Family album of the Tamil who invented suicide bombings
Sri Lankan military releases photos of ruthless rebel leader
Thursday 14 May 2009
His whole adult life he has been in hiding, directing Asia's longest modern war, but as the shells continued to rain down on the strip of land his rebels hold, another, sweeter side of the life of the Tamil Tiger chief Velupillai Prabhakaran was put on view by the Sri Lankan government.
The album of plundered family snaps shows him enjoying the sort of lifestyle his thousands of devoted cadres could only dream of: frolicking in a pool, celebrating his daughter's wedding, tucking into a banquet.
The ministry contrasted the comforts enjoyed by the man who is presumably still at bay in the Tigers' last hold-out with photos showing the primitive conditions in which his soldiers have long been required to live and fight.
Meanwhile, as his troops fought on, thousands of civilians trapped in the war's brutal end game are dying. A doctor inside the 5sq km strip on the island's north-east coast still controlled by the rebels reported that renewed shelling had killed at least 50 people in the only hospital in the so-called "safe zone".
It was the second day running and the third time in a month that government shells rained down on the hospital in the parcel of land where the Tigers are making their last stand and where an estimated 50,000 civilians are trapped. Video released by Tamil Vision in Canada showed wounded civilians sprawled on the ground under makeshift tents, fanned by relatives while flies swarmed around them, with one victim wailing in the background.
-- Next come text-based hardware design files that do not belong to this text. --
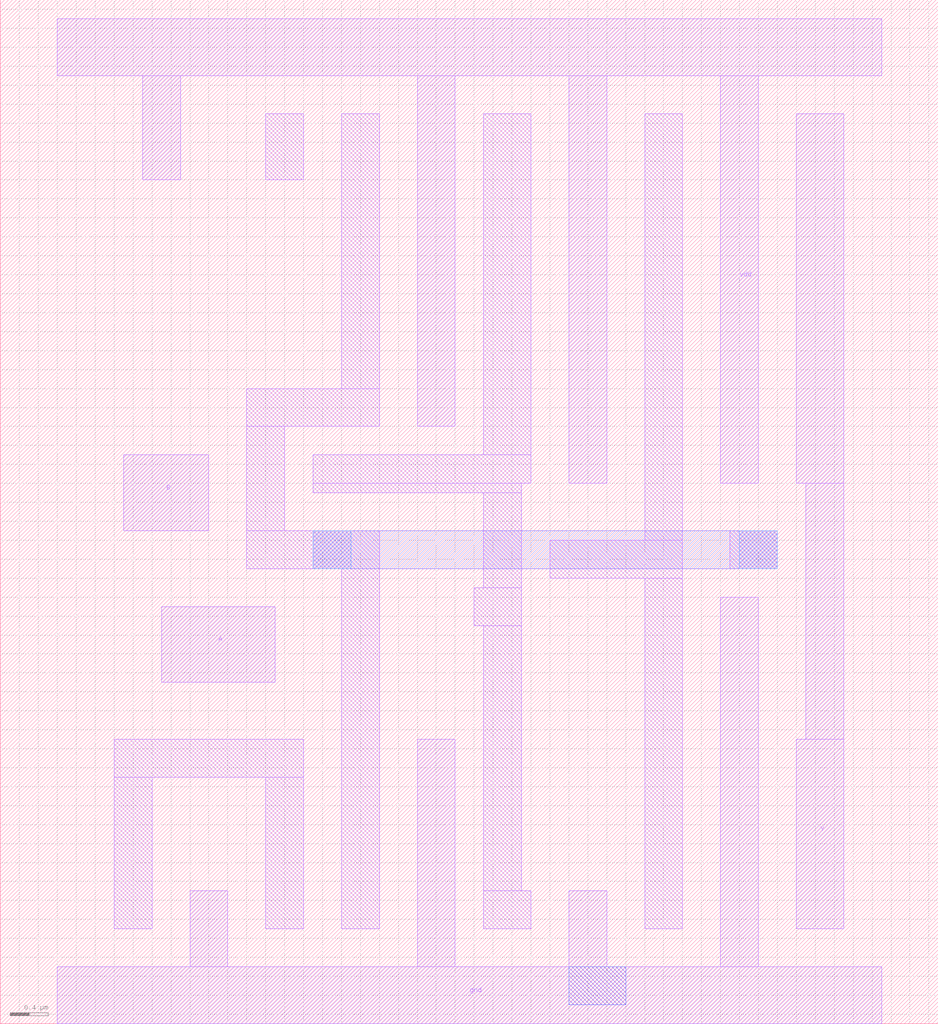
<source format=lef>
VERSION 5.7 ;
  NOWIREEXTENSIONATPIN ON ;
  DIVIDERCHAR "/" ;
  BUSBITCHARS "[]" ;
MACRO POR2X1
  CLASS BLOCK ;
  FOREIGN POR2X1 ;
  ORIGIN 0.800 0.300 ;
  SIZE 9.900 BY 10.800 ;
  PIN vdd
    DIRECTION INOUT ;
    USE POWER ;
    SHAPE ABUTMENT ;
    PORT
      LAYER metal1 ;
        RECT -0.200 9.700 8.500 10.300 ;
        RECT 0.700 8.600 1.100 9.700 ;
        RECT 3.600 6.000 4.000 9.700 ;
        RECT 5.200 5.400 5.600 9.700 ;
        RECT 6.800 5.400 7.200 9.700 ;
    END
  END vdd
  PIN gnd
    DIRECTION INOUT ;
    USE POWER ;
    SHAPE ABUTMENT ;
    PORT
      LAYER metal1 ;
        RECT 1.200 0.300 1.600 1.100 ;
        RECT 3.600 0.300 4.000 2.700 ;
        RECT 5.200 0.300 5.600 1.100 ;
        RECT 6.800 0.300 7.200 4.200 ;
        RECT -0.200 -0.300 8.500 0.300 ;
    END
  END gnd
  PIN B
    DIRECTION INPUT ;
    USE SIGNAL ;
    ANTENNAGATEAREA 0.220000 ;
    PORT
      LAYER metal1 ;
        RECT 0.500 4.900 1.400 5.700 ;
    END
  END B
  PIN A
    DIRECTION INPUT ;
    USE SIGNAL ;
    ANTENNAGATEAREA 0.220000 ;
    PORT
      LAYER metal1 ;
        RECT 0.900 3.300 2.100 4.100 ;
    END
  END A
  PIN Y
    DIRECTION OUTPUT ;
    USE SIGNAL ;
    PORT
      LAYER metal1 ;
        RECT 7.600 5.400 8.100 9.300 ;
        RECT 7.700 2.700 8.100 5.400 ;
        RECT 7.600 0.700 8.100 2.700 ;
    END
  END Y
  OBS
      LAYER metal1 ;
        RECT 2.000 8.600 2.400 9.300 ;
        RECT 2.800 6.400 3.200 9.300 ;
        RECT 1.800 6.000 3.200 6.400 ;
        RECT 1.800 4.900 2.200 6.000 ;
        RECT 4.300 5.700 4.800 9.300 ;
        RECT 2.500 5.400 4.800 5.700 ;
        RECT 2.500 5.300 4.700 5.400 ;
        RECT 1.800 4.500 3.200 4.900 ;
        RECT 0.400 2.300 2.400 2.700 ;
        RECT 0.400 0.700 0.800 2.300 ;
        RECT 2.000 0.700 2.400 2.300 ;
        RECT 2.800 0.700 3.200 4.500 ;
        RECT 4.300 4.300 4.700 5.300 ;
        RECT 6.000 4.800 6.400 9.300 ;
        RECT 5.000 4.400 6.400 4.800 ;
        RECT 6.900 4.500 7.400 4.900 ;
        RECT 4.200 3.900 4.700 4.300 ;
        RECT 4.300 1.100 4.700 3.900 ;
        RECT 4.300 0.700 4.800 1.100 ;
        RECT 6.000 0.700 6.400 4.400 ;
      LAYER via1 ;
        RECT 2.500 4.500 2.900 4.900 ;
        RECT 7.000 4.500 7.400 4.900 ;
      LAYER metal2 ;
        RECT 2.500 4.500 7.400 4.900 ;
      LAYER metal4 ;
        RECT 5.200 -0.100 5.800 0.300 ;
  END
END POR2X1
END LIBRARY


</source>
Speaking from the hospital, Dr V Shanmugarajah told Associated Press by telephone that one shell landed in the hospital's administrative office while another struck a ward crammed with patients who had been injured by earlier shelling.
Another doctor, Thurairaja Varatharajah, the most senior health officer in the conflict zone, said the attack killed at least 50 people, including patients, relatives and a health aide, and wounded another 60. He said the shelling continued all day.
"We are unable to treat people because a lot of aides have fled the hospital," Dr Varatharajah said by telephone to Colombo.
The International Committee for the Red Cross said that shelling killed one of its workers and prevented a Red Cross ferry off the coast of the war zone from landing and evacuating wounded civilians.
The reports belied Sri Lankan government claims that it had not fired heavy artillery into the safe zone for weeks. Brad Adams, the Asia director of Human Rights Watch, said: "Neither the Sri Lankan army nor the Tamil Tigers appears to have any reluctance in using the civilians as cannon fodder."
The ferocity of the assault on the Tigers' last redoubt reflects the desperation of the Sri Lankan army to finally finish off the man who has ruthlessly and charismatically led the Liberation Tigers of Tamil Eelam's struggle for an independent Tamil state on the island.
The reclusive Prabhakaran, who was born in the Jaffna peninsula in 1954, has been fighting the Sinhalese state since he was a teenager.
He eliminated all his rivals, invented the suicide bomber as a weapon of war and continues to inspire fanatical loyalty in his troops.
As these photographs show, however, he has not spent his whole life in a bunker.
Whether captured or killed, Prabhakaran will be the Sri Lankan army's great prize – but if rumours swirling in India this week are to be believed, they may come up empty-handed, even when the rebels' resistance is finally crushed.
The Indian Express reported rumours in Chennai, the capital of the Indian state of Tamil Nadu, that Prabhakaran may already be dead or may have fled to the safety of Europe.
Or perhaps he has merely slipped out of the war zone, ready to launch the war again when the army claims it is all over.